Every endpoint returns HTTP 502¶
The backend process is not running. The frontend is reaching the
proxy fine, but the proxy cannot connect to the backend. Inspect
the backend container logs (docker logs <backend-container>
--tail 200) or your make dev terminal for the traceback that
killed startup.
"Config file not found, using empty defaults"¶
Single DEBUG line at startup naming the missing YAML. The plugin
still loads, but its user-visible settings (image download, default
status, etc.) are silently replaced by in-code defaults. Fix: the
file must live at backend/config/plugins/{plugin_slug}.yaml, not
inside the plugin's own directory.
A specific post fails to import¶
Look in the response's errored list for the source filename and
the error message. The most common cause is "post has no canonical
URL", which means the HTML doesn't carry a <a class="p-canonical">
link - rare in real Medium exports but possible for very old
posts.
Limitations (v1)¶
- Sequential processing.

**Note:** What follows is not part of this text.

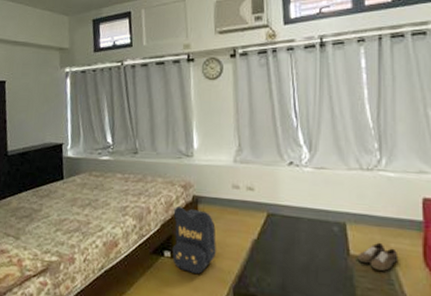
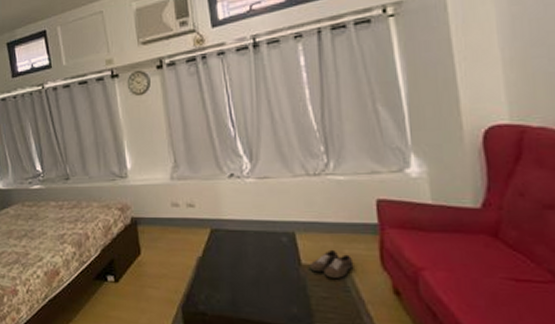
backpack: present [172,205,217,275] -> none [112,229,161,297]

A 200-post archive takes a few minutes while images download.
- Image-download failures are silent at the per-image level
(recorded in the article's
conversion_warningsprovenance field, not surfaced in the response). - No selective-import UI. Import everything; archive what you do not want afterwards. The dry-run preview lands in v2.
- No AI-driven tag inference. Tags are empty by default; this is on the v2 roadmap.